9:55 EST, 2013
I’ve written before about my
fascination with the iSpy app for the iPad. It’s a wonderful pastime for
armchair travelers.
iSpy’s a compendium of live
cameras in hundreds of places around the world. The number of places you can
learn about just by watching these live cams is amazing.
Some of the cameras are in
static installations and some scan the landscape. One of the neatest features
is that the iSpy user can control the view of a great many of these cameras.
Sitting here in my little electronic cottage in Virginia Beach, I can control
live cams in New York, Singapore, the Cayman Islands and Tasmania, just to name
a few.
The one thing you become very
conscious of as an iSpy user—and I know as I write that saying this will only make
me sound incredibly naïve—is how daylight rolls across the planet Earth. If you
have a lengthy and global list of “favorite” live cams, there are times when
some of your favorite cameras will be in daylight while others are in darkness.
Duh. On an intellectual level we
know and understand this. We learned it in school. We’ve looked at globes. We
might have even held a flashlight or lamp beside a globe to show how the
sunlight rolls across the surface of the earth as the planet turns.
Still, it’s an abstract concept
because so many of us spend so much of our time in a single time zone. Unless
you’re traveling across multiple longitudes, the realization that all of these
things are happening simultaneously just doesn’t hit you.
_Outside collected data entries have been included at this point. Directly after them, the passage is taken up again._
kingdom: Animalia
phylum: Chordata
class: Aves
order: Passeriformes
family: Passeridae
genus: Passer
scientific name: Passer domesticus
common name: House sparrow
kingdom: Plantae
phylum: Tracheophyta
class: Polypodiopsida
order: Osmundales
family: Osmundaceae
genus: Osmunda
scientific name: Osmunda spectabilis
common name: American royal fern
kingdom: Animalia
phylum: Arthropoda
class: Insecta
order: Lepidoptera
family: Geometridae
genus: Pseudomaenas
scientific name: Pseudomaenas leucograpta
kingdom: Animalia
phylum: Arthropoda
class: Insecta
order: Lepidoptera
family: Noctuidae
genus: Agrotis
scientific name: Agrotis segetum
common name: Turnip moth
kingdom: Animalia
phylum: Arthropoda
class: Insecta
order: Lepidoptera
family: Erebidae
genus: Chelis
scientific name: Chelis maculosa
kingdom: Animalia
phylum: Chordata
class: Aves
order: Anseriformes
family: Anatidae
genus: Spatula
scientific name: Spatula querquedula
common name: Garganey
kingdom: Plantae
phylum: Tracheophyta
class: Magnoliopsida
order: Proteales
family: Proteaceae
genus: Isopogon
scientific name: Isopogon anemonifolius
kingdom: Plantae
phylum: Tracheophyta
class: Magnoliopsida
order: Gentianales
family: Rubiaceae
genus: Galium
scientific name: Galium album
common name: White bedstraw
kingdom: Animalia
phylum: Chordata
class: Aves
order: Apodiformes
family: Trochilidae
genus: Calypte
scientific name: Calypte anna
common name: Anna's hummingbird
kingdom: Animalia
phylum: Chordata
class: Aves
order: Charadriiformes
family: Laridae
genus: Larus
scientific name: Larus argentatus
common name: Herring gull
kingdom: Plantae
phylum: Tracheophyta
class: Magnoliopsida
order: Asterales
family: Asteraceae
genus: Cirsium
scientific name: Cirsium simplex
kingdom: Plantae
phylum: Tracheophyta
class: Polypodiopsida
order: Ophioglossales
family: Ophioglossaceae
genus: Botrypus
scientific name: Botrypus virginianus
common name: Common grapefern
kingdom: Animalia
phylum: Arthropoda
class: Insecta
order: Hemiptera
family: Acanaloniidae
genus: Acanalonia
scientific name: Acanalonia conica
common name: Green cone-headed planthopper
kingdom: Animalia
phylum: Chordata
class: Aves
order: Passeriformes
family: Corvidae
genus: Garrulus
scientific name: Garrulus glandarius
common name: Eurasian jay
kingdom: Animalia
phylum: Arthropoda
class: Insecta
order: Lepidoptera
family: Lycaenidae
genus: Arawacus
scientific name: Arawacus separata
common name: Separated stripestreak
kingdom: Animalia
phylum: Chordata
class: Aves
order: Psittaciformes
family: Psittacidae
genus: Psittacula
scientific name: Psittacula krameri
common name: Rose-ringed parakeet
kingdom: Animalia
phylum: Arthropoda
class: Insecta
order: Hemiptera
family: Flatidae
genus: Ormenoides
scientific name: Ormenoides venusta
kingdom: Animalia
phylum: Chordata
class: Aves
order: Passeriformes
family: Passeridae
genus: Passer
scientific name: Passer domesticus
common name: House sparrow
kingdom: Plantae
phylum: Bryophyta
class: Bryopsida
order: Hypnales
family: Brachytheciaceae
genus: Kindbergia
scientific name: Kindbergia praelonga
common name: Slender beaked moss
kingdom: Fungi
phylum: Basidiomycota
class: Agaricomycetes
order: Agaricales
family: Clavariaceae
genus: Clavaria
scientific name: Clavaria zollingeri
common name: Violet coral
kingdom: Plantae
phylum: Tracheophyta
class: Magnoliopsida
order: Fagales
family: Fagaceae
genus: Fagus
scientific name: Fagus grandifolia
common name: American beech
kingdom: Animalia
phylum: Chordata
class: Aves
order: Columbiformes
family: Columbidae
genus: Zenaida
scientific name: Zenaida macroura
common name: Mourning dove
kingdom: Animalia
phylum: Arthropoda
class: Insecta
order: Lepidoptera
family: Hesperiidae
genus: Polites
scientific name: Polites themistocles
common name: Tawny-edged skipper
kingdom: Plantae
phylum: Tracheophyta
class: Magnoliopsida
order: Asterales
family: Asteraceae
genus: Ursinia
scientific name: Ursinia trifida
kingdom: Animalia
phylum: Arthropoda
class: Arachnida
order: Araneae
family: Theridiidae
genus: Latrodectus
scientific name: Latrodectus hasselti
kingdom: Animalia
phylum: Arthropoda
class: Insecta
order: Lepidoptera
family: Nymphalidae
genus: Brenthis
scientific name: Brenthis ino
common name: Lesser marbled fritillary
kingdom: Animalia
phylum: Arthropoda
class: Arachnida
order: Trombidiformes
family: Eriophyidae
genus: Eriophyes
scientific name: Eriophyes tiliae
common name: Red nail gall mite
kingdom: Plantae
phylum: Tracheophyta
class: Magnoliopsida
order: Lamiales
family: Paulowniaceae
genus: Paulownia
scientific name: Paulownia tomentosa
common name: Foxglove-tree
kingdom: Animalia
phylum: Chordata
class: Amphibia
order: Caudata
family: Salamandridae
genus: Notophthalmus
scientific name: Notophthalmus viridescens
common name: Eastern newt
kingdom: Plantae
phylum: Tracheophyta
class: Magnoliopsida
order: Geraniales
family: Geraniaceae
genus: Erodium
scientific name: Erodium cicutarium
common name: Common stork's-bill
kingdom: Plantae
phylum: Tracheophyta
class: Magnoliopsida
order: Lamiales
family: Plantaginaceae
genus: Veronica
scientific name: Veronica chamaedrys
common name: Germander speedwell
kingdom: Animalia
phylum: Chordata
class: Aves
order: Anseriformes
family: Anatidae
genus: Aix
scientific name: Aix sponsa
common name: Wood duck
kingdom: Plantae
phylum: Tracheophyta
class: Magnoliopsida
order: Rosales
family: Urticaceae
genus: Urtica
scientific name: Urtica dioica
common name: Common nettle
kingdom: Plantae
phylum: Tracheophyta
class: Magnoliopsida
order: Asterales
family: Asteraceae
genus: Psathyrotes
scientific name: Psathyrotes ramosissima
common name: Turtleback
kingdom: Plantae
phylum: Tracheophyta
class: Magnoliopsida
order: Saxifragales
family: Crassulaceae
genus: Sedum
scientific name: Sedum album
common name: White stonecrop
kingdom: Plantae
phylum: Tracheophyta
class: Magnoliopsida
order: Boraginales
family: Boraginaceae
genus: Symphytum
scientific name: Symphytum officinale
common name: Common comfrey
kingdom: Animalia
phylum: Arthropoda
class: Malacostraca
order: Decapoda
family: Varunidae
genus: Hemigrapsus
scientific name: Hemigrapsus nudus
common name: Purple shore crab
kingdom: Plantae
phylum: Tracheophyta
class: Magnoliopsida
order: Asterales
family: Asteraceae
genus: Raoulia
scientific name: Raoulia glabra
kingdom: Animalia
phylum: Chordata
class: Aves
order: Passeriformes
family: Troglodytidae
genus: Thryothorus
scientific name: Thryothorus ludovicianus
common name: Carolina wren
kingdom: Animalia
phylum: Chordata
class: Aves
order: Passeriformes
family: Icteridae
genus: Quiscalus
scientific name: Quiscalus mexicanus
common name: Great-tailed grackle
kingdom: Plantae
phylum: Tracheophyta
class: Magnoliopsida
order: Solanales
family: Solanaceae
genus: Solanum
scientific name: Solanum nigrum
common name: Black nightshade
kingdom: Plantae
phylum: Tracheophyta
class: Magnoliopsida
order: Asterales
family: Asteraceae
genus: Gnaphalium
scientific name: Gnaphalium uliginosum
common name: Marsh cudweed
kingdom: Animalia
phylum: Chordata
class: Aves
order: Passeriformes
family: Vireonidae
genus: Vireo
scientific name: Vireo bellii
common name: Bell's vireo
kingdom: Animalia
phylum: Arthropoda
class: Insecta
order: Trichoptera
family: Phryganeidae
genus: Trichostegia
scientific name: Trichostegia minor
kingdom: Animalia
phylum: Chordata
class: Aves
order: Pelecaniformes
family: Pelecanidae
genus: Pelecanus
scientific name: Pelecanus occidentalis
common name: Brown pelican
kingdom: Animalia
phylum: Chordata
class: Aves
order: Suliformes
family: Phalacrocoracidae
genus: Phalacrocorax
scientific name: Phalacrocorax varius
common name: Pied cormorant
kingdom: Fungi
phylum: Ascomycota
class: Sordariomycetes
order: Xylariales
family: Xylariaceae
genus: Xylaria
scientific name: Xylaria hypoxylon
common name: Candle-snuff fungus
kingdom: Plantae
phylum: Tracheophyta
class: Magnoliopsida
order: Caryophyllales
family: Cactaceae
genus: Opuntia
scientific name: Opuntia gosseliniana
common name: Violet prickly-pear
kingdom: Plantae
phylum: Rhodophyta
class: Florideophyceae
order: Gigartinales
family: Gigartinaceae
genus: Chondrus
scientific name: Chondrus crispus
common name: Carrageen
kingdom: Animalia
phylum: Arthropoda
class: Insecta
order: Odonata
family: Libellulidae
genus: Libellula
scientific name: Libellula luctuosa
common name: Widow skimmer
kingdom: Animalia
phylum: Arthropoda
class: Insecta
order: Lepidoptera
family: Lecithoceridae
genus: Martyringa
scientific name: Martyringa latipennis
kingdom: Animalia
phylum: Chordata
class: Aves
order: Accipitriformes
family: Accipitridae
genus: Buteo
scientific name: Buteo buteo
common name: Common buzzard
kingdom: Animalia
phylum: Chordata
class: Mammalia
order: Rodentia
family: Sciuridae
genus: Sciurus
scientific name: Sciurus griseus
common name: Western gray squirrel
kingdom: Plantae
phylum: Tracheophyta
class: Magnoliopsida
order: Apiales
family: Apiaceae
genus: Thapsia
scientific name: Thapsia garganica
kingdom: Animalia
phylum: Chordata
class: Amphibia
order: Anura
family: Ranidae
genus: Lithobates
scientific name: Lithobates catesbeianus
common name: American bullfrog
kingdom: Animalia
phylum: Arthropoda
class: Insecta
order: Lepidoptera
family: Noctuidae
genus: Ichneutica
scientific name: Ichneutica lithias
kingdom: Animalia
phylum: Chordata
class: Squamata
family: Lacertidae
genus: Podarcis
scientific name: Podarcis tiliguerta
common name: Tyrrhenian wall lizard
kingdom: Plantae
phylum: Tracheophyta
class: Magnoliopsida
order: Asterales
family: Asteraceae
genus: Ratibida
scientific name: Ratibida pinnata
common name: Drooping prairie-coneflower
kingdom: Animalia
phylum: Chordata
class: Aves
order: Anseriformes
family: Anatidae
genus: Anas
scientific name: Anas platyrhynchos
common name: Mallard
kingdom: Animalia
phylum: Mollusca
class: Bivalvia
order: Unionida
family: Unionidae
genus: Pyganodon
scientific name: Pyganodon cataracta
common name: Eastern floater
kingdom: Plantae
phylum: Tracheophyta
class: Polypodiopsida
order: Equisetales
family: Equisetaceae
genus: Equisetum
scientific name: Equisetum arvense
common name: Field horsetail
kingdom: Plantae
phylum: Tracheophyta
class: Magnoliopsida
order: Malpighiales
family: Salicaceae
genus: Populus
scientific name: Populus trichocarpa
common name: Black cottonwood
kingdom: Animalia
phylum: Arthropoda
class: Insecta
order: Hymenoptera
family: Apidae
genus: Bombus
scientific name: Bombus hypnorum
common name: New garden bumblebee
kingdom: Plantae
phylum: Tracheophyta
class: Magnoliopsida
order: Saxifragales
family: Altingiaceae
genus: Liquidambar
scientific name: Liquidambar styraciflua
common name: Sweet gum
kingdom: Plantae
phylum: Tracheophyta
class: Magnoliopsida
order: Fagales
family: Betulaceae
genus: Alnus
Yesterday morning at 9:55 a.m.
Eastern Standard Time, I found myself on hold on the telephone. While waiting
to be connected, I opened my iPad and the iSpy app. I quickly saved a bunch of
the live cam scenes. When I went back later to take a closer look at what I’d
saved, I found a fascinating array of everyday life, including:
· The wind blowing so hard in the harbor of Banff,
Scotland, that the live cam couldn’t get a sharp image to save its life.
· No shipping traffic on the St. Lawrence Seaway at
Alexandria Bay, New York.
· A traffic snarl at a roundabout in the Czech
Republic.
· A sunny morning in the Boston Harbor.
· Nobody on the slopes of a ski resort in the
Italian Alps.
· A quiet border crossing in what looks like a
residential neighborhood in Hungary.
· A piece of cloth flapping in the breeze from a
chimney overlooking the Bay of Naples.
· Sailboats gliding by just outside the jetty in Tel
Aviv.
· Early commuters lined up to catch the ferry from
Bainbridge Island to Seattle.
· Hardy souls walking along the seaside promenade
in Bilthorpe, England.
· The sun just beginning to peek over the
mountains in San Ramon and Half Moon Bay, California.
All of this at the same moment, like
a little snapshot of life on earth, captured while waiting for someone to answer
the phone.
Wow--I've not seen that app--I will have to investigate it--it sounds great.